In your case: 2 × 10 × 1 = 20 simultaneous threads

Java thread count check:

int availableProcessors = Runtime.getRuntime().availableProcessors();
System.out.println("Available processors: " + availableProcessors);

Python multiprocessing:

import multiprocessing
print(f"Available CPUs: {multiprocessing.cpu_count()}")

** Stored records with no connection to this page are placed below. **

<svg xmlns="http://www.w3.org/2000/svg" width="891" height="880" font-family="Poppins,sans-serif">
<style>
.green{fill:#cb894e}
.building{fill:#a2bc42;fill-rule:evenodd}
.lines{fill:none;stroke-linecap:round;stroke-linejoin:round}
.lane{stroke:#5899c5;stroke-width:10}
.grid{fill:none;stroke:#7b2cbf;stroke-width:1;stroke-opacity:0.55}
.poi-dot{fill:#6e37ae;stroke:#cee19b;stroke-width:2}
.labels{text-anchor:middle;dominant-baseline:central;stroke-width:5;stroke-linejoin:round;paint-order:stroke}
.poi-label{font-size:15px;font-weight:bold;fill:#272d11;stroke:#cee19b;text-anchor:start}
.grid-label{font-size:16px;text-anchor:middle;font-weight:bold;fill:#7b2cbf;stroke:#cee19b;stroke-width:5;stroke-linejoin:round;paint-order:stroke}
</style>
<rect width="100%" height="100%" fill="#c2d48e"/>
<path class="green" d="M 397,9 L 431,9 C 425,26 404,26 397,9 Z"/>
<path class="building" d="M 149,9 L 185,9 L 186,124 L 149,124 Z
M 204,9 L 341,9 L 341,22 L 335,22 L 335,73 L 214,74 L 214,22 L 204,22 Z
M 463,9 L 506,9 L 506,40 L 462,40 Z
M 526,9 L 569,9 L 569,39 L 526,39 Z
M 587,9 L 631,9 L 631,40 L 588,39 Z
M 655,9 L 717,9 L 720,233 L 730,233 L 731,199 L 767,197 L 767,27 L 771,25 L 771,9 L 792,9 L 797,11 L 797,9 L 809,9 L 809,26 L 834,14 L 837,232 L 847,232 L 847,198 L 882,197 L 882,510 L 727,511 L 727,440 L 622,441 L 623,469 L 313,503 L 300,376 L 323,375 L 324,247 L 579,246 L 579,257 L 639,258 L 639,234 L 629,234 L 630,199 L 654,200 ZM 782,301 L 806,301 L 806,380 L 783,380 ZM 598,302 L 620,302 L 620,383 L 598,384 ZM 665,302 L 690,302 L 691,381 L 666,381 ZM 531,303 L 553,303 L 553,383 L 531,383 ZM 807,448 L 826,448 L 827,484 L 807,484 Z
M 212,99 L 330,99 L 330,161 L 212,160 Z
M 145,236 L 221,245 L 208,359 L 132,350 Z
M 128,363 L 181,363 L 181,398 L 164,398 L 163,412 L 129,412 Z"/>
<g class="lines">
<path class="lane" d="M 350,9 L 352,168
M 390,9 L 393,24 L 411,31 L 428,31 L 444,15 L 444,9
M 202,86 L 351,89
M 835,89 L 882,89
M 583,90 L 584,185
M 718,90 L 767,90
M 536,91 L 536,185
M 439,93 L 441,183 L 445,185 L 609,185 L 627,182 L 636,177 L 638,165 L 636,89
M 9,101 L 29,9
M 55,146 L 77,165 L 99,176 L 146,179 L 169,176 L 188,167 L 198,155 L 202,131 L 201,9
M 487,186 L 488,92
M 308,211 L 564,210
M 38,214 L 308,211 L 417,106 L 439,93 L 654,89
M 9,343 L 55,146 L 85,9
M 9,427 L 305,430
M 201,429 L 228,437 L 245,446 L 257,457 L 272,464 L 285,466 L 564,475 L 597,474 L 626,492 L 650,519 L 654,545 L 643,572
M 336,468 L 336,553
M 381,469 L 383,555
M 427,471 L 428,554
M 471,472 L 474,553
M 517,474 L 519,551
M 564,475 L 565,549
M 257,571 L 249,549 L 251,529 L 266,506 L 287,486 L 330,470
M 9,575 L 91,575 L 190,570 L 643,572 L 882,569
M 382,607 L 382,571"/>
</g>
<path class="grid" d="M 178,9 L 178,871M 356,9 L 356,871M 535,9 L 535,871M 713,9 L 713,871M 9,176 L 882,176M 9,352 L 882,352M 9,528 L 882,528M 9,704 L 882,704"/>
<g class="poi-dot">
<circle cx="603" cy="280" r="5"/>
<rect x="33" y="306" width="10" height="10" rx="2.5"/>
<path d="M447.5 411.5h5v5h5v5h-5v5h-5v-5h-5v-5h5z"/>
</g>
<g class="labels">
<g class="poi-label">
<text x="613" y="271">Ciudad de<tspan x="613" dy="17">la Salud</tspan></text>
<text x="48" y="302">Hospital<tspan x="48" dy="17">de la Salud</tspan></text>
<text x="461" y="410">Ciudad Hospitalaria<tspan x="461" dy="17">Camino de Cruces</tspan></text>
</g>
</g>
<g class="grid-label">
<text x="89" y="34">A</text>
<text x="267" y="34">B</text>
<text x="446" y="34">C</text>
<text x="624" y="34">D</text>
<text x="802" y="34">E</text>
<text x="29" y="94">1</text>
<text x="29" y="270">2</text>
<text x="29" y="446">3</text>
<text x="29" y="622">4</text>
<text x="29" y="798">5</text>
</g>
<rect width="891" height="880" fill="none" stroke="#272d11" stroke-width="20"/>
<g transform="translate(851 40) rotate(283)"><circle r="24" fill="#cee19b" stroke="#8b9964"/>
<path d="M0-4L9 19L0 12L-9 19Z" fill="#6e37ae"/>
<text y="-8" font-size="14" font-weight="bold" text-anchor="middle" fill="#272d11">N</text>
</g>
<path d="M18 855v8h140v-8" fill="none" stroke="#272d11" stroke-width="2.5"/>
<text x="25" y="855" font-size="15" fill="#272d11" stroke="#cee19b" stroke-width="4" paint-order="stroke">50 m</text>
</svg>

While you can create more threads than available cores, they'll be time-sliced by the OS scheduler. For CPU-bound tasks, exceeding your physical thread count typically degrades performance due to context switching overhead.

For optimal performance:

  • Set thread pool sizes to match physical core count for CPU-intensive workloads
  • For I/O-bound tasks, you might use slightly more threads (typically 2x cores)
  • Consider NUMA architecture effects in multi-socket systems

Linux command to view thread count per process:

ps -eLf | grep [process_name] | wc -l

Or for system-wide thread count:

cat /proc/sys/kernel/threads-max

Let's decode your server specs first:

CPU(s):                20       # Total logical processors
Thread(s) per core:    1        # No Hyper-Threading
Core(s) per socket:    10       # Physical cores per CPU
Socket(s):             2        # Physical CPU packages

Your server has:

  • 2 physical CPUs (sockets)
  • 10 cores per CPU
  • No Hyper-Threading (1 thread per core)
  • Total logical processors: 20 (2 × 10 × 1)

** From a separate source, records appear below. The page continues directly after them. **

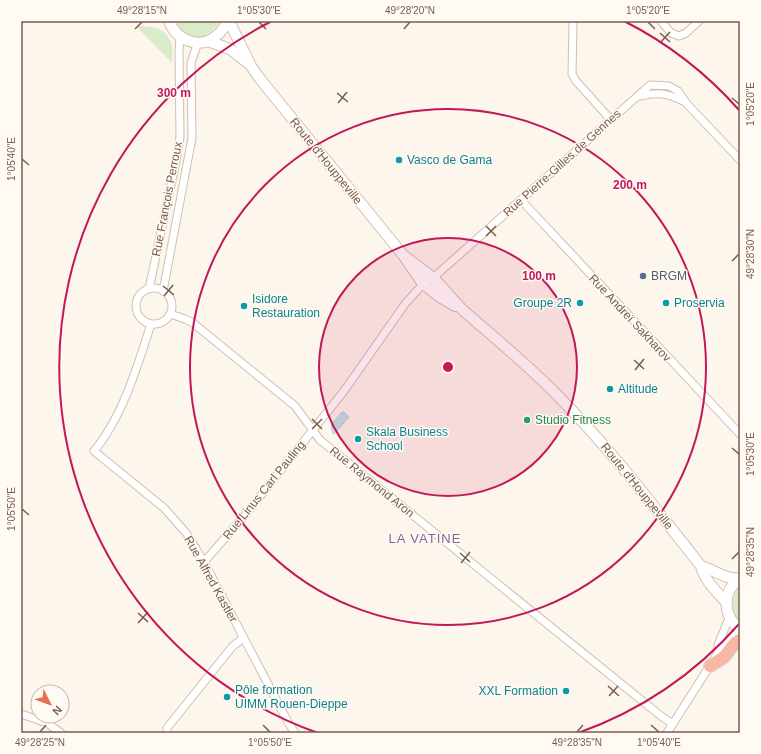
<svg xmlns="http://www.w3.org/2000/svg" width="761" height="754" font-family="Helvetica,sans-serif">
  <rect width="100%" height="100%" fill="#fdf6ec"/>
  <path fill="#d8ecc9" d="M174,21H220C213,34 195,44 181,32C178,29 176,24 174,21Z
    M139,26C154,26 168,29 172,46C173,51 172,58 172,63L137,27Z
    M740,587V622C730,611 729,597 740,587Z"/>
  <path fill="#bfe3e8" stroke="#a5d3da" d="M342,412H344L349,417L335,433L333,434L331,425Z"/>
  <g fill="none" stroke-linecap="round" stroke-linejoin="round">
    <defs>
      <path id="street" d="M573,21L572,74L576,81L611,120
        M661,21L671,33L679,36L686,33L699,21
        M640,96C658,92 668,93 685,102
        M521,200L740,434
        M418,276L428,281L433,278L650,85L669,86L678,91L687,104L740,160
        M136 306a18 18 0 1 1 36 0a18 18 0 1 1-36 0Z
        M149,289L175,166L180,137L179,52L180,37
        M163,291L192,138L191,63L198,42
        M170,314L185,319L193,323L295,406L320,440L661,716L673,724
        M151,324C138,365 122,418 94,451L164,508L187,534L204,562L289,724L295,733
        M204,562L246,514L344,391L405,304L423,284
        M718,653V645L729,618
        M21,714L47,723L61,733
        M167,733V728L232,647L243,638
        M667,733L718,653L733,636L740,633"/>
      <path id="secondary" d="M169,21C176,40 199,50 216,36C222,32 224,27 228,21
        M229,21L251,66L260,79L403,255L423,284L440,297L455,306
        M208,41L230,49L248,63
        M403,255C413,263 424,270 434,279C445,289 454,302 465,312C496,339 528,365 557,395C610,448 655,508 701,566C704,580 717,592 726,602
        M701,566C715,570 725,580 740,578
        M740,579C721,591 723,617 740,629"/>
      <path id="highway" d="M710,666L724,657L735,643L740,640"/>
    </defs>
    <use href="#street" stroke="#d1beb0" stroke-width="9"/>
    <use href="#secondary" stroke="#d6c0b0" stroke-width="12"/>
    <use href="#highway" stroke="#dad1cd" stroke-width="14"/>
    <use href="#street" stroke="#fff" stroke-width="7"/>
    <use href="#secondary" stroke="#fff" stroke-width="10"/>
    <use href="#highway" stroke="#f7b7a3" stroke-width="12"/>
  </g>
  <path fill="none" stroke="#7a5c4d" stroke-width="1.5" d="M259,22L266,29M648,22L655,29M135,29L142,22M404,29L410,22M660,33L670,42M660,43L670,32M337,93L348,102M732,98L739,104M338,103L347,92M22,159L29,165M486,226L496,236M486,236L496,226M732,261L739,254M163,286L174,295M164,296L173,285M634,360L644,369M635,370L644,359M312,419L322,429M312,429L322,419M732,448L739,454M22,509L29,515M460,553L470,562M732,559L739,552M461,563L470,552M138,613L148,622M138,623L148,612M608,686L619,696M609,696L618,686M263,725L270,732M651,725L659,732M40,732L46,725M577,732L583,725"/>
  <circle cx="448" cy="367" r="129" fill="#c2185b" fill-opacity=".12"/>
  <g fill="none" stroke="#c2185b" stroke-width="2">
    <circle cx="448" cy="367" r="129"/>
    <circle cx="448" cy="367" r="258"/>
    <path d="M739 624A388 388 0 0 1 578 733M318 733A388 388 0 0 1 272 21M624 21A388 388 0 0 1 739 110"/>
  </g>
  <g fill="#0f9aa8" stroke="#fffaf3" stroke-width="1.5">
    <circle cx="399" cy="160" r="4"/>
    <circle cx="580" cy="303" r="4"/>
    <circle cx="666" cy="303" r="4"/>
    <circle cx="244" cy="306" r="4"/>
    <circle cx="610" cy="389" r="4"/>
    <circle cx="358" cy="439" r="4"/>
    <circle cx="566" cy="691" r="4"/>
    <circle cx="227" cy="697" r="4"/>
  </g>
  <circle fill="#5c6f8a" stroke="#fffaf3" stroke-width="1.5" cx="643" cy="276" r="4"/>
  <circle fill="#2e9e5b" stroke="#fffaf3" stroke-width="1.5" cx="527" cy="420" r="4"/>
  <g text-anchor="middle" stroke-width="3" stroke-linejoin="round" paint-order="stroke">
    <g font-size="12" fill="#0d838f" stroke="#fffaf3" text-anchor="start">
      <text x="407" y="164">Vasco de Gama</text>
      <text x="252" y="303">Isidore<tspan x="252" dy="14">Restauration</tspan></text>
      <text x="572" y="307" text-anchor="end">Groupe 2R</text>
      <text x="674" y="307">Proservia</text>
      <text x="618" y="393">Altitude</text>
      <text x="366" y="436">Skala Business<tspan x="366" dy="14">School</tspan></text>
      <text x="235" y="694">Pôle formation<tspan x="235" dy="14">UIMM Rouen-Dieppe</tspan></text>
      <text x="558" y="695" text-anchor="end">XXL Formation</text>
    </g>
    <g font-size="12" fill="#7a5c4d" stroke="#fffaf3">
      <text transform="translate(326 161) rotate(51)" y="4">Route d'Houppeville</text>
      <text transform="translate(562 163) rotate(-42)" y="4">Rue Pierre-Gilles de Gennes</text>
      <text transform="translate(167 199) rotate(-79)" y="4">Rue François Perroux</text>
      <text transform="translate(630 318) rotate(47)" y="4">Rue Andreï Sakharov</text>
      <text transform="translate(372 482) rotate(39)" y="4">Rue Raymond Aron</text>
      <text transform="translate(637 486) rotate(51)" y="4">Route d'Houppeville</text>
      <text transform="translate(264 490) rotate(-51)" y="4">Rue Linus Carl Pauling</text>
      <text transform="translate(211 579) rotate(61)" y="4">Rue Alfred Kastler</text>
    </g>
    <g font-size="12" fill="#4e5e75" stroke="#fffaf3" text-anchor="start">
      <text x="651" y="280">BRGM</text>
    </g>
    <g font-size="12" fill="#27864d" stroke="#fffaf3" text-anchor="start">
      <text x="535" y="424">Studio Fitness</text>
    </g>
    <g font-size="13" letter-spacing="1" fill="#846695" stroke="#fffaf3">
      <text x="425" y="543">LA VATINE</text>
    </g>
  </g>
  <circle cx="448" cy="367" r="6" fill="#c2185b" stroke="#fffaf3" stroke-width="2"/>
  <g font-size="12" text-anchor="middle" font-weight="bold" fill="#c2185b" stroke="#fffaf3" stroke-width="3" stroke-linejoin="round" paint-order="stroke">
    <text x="174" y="97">300 m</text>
    <text x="630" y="189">200 m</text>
    <text x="539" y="280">100 m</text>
  </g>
  <rect width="761" height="754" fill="none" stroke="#fffaf3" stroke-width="44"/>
  <g transform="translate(50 704) rotate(132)"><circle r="19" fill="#fffaf3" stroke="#cabbb1"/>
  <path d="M0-3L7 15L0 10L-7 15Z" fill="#e76f51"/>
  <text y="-6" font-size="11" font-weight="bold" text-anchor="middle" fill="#7a5c4d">N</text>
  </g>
  <rect x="22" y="22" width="717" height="710" fill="none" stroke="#7a5c4d" stroke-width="1.5"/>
  <g font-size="10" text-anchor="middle" fill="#7a5c4d">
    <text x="142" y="14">49°28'15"N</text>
    <text x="259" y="14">1°05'30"E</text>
    <text x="410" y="14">49°28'20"N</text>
    <text x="648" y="14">1°05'20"E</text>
    <text transform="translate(750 104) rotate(-90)" y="4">1°05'20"E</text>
    <text transform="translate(11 159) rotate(-90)" y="4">1°05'40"E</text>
    <text transform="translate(750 254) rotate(-90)" y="4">49°28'30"N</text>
    <text transform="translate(750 454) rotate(-90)" y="4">1°05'30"E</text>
    <text transform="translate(11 509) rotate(-90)" y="4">1°05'50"E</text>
    <text transform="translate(750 552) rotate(-90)" y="4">49°28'35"N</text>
    <text x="40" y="746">49°28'25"N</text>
    <text x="270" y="746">1°05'50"E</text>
    <text x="577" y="746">49°28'35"N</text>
    <text x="659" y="746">1°05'40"E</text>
  </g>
</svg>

In your configuration with HT disabled:

Maximum efficient threads = Total logical processors = 20

For C++ thread detection:

#include <iostream>
#include <thread>

int main() {
    unsigned int n = std::thread::hardware_concurrency();
    std::cout << "Optimal threads: " << n << std::endl;
    return 0;
}

Cases where more threads may be beneficial:

  1. I/O-bound workloads
  2. Threads waiting on external resources
  3. Implementing worker pools with oversubscription

Linux command to verify:

lscpu | grep -E 'Socket|Core|Thread|CPU$s$'

Windows PowerShell:

Get-WmiObject Win32_Processor | Select NumberOfCores, NumberOfLogicalProcessors

Python multiprocessing test:

from multiprocessing import Pool
import time

def stress_test(x):
    return x*x

if __name__ == '__main__':
    with Pool(processes=20) as pool:  # Match your logical CPU count
        start = time.time()
        pool.map(stress_test, range(10000000))
        print(f"Duration: {time.time()-start:.2f}s")

Try varying the process count (10, 20, 30) to observe performance differences.